People respond to incentives. If your company's KPIs are skewed toward hours worked, contacts made, or other volume-based input metrics, that's what your staff will optimize for—at the expense of not only their own well-being, but even the far more crucial outcomes that your business really needs to thrive.
First and foremost, that rules out intrusive, superficial software that monitors basic activity like keystrokes and mouse usage. They don't tell you what you really need to know to measure productivity and give constructive employee feedback, and they destroy trust along the way.
Also, letting go of a fixation on long hours gives everyone an incentive to get their work done efficiently. Do you really want to incentivize people to stretch their workload out just to look busy for 60 hours a week when they could get it all done in 35?
An emphasis on outcomes relieves the employee of stress over essentially meaningless metrics, and confusion over how to spend their time. It sets them free to focus their efforts on what really matters to the company's success: their work.
Traditionally, workload management has been seen as an operations or resourcing problem. Now we understand that it's vital to the employee experience, too. And that means it's vital to the health of your entire team.
It's not only essential that you know who is doing what and how much, it's easier than ever.
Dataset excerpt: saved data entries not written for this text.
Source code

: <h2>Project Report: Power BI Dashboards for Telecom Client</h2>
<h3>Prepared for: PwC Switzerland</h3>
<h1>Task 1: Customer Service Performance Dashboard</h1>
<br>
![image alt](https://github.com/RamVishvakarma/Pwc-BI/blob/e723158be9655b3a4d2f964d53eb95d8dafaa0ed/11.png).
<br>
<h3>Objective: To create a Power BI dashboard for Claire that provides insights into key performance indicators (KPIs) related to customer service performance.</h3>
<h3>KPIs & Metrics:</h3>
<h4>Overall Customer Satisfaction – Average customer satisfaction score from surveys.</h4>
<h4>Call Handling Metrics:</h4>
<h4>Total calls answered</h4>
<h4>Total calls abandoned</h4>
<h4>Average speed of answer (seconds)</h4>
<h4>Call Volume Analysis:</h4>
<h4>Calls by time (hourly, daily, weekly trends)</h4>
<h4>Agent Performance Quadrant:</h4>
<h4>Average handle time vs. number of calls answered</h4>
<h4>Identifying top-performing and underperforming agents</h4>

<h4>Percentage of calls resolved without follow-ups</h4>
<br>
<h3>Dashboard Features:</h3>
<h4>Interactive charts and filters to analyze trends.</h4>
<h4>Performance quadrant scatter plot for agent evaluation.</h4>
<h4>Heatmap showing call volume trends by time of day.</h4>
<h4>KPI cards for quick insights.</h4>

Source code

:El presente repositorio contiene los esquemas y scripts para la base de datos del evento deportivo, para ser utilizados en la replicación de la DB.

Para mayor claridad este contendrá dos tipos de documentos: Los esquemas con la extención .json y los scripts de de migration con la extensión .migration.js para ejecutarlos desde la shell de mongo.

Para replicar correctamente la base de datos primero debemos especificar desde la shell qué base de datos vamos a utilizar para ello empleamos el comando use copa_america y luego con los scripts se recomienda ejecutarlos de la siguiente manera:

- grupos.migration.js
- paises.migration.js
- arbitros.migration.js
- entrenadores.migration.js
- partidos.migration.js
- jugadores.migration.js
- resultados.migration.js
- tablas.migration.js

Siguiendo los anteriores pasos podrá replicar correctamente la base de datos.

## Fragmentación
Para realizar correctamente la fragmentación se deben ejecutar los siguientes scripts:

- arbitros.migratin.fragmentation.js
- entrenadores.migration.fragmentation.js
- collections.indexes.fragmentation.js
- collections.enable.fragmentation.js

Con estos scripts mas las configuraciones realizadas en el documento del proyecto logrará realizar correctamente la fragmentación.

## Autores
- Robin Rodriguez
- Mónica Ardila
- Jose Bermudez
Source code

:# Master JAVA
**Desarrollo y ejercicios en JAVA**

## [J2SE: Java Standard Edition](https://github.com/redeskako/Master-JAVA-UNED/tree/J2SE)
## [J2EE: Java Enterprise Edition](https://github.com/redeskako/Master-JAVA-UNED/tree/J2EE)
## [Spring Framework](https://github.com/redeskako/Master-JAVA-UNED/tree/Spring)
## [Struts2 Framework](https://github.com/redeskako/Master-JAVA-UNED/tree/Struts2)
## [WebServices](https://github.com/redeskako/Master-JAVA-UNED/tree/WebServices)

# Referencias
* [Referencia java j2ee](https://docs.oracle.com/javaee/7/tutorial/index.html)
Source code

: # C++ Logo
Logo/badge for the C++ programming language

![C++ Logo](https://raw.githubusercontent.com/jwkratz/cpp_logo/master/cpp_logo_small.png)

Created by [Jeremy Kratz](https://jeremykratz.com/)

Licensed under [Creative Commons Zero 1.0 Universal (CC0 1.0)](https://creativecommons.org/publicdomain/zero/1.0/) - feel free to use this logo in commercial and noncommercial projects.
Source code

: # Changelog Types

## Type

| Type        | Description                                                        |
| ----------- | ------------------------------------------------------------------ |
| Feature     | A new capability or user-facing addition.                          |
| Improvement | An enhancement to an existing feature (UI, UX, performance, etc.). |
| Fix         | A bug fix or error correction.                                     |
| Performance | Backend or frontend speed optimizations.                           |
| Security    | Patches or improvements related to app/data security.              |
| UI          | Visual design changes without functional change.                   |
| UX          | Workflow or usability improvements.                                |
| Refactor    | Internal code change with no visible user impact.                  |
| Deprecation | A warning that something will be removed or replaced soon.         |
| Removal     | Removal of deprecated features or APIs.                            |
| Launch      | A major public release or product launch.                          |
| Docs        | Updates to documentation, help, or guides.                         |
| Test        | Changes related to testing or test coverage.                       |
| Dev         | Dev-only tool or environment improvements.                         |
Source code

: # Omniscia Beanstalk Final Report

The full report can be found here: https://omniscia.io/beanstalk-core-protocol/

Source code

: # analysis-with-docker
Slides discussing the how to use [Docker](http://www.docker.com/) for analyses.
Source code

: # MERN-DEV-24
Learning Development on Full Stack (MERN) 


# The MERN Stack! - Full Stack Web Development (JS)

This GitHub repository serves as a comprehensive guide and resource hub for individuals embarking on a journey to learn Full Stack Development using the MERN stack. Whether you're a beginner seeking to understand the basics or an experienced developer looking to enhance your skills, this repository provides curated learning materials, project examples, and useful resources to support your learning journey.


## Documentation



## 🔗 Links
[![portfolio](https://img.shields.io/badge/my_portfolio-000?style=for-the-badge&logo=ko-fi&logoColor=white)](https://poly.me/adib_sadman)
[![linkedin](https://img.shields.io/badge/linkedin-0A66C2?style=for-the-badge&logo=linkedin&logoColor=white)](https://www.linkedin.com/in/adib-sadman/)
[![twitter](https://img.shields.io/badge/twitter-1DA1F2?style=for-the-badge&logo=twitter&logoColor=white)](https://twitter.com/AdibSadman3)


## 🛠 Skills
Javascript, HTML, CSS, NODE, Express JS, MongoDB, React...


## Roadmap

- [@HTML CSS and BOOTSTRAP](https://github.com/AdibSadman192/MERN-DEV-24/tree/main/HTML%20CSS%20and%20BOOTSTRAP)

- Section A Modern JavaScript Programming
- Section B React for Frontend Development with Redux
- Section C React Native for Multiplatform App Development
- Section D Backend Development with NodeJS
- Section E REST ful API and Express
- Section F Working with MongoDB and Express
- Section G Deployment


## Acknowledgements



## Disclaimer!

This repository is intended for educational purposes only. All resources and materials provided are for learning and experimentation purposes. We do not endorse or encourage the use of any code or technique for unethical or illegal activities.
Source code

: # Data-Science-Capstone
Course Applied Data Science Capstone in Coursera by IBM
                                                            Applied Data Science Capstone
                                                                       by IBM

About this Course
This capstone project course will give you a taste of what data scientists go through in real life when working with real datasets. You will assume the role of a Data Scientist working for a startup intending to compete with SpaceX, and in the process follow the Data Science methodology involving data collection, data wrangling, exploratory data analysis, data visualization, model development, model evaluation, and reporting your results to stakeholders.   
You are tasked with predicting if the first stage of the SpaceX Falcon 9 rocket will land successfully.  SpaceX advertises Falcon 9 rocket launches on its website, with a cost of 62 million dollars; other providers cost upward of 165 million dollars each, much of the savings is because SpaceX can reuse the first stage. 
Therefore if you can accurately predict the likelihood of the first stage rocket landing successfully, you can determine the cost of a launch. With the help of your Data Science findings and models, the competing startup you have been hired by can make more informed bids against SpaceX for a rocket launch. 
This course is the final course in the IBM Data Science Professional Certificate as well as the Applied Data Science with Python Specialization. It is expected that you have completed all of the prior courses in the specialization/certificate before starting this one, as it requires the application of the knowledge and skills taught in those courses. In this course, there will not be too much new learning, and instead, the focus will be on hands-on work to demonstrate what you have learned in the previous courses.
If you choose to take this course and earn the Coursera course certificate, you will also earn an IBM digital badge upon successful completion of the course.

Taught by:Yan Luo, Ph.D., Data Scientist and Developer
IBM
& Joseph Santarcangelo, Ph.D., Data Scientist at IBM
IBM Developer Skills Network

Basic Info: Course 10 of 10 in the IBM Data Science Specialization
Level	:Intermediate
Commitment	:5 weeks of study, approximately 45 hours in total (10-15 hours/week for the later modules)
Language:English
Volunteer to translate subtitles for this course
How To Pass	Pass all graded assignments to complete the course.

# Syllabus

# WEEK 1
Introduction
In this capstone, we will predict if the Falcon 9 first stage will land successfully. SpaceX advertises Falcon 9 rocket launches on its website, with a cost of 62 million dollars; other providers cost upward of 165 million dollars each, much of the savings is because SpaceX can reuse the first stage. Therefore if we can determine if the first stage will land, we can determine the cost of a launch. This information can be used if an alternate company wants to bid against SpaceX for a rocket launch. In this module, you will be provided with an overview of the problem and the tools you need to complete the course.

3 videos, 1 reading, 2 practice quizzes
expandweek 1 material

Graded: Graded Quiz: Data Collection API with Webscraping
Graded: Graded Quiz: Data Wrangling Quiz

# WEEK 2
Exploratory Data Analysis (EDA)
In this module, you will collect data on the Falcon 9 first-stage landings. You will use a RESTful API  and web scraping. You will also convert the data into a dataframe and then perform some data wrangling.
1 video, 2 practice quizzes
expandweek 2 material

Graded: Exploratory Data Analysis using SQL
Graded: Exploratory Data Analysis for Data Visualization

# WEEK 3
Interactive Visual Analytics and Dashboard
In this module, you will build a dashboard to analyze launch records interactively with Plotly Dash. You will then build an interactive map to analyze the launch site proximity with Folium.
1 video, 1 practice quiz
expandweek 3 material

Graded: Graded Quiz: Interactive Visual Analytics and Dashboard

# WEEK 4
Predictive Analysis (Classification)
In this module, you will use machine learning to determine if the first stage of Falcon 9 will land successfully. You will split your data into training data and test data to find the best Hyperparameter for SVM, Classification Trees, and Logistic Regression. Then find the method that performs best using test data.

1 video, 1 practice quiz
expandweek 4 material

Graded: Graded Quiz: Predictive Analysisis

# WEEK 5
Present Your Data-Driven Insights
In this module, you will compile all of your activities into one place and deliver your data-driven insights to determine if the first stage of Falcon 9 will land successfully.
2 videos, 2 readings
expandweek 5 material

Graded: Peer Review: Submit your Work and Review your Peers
Today's virtual workplace tools give managers far deeper insight into work engagement than ever before. By combining that people work data with AI and machine learning, you can anticipate who is in danger of employee burnout before they start struggling.
Busy times are inevitable in any thriving business. Some positions inherently demand a lot of the people who hold them. Stress is a factor in every workplace.
The question is, do these employees also have time to recover? If you shrug and assume that the natural ebb and flow of work will leave room for recovery, you're running a serious burnout risk. Recovery time should be built into your workflow at every scale, from breaks between meetings throughout every day to vacation time after finishing big projects.
Make clear to your teams that recovery time is not just a nice thing to do, it's absolutely essential to preventing job burnout. Even James Bond was ordered to take leave after every mission. The world won't fall apart if your employees do the same.
Even in the most relentless work environment, people need moments when they can look back and feel like they've accomplished something. More importantly, they need to feel like there are times when it's OK to leave their responsibilities and tasks for a while. Otherwise, they'll be prey for feelings of frustration that "work never ends" and doubt that their hard work has been worth it.
If your business model has these moments built in, make sure your workflow builds in some space around them, as discussed in the point about recovery time above. If there are no natural break points and downtimes in your industry, make some up. Get creative about how to communicate to employees that they've accomplished something meaningful, and support them in switching off.
By the time your most enthusiastic, highly engaged employees start dreading coming to work instead, it may be too late. But by watching out for these warning signs and offering empathy and support, leaders can head off employee burnout and have a positive impact on their staff's mental health. Employee engagement should be a force for good. It's up to leaders to make sure it is.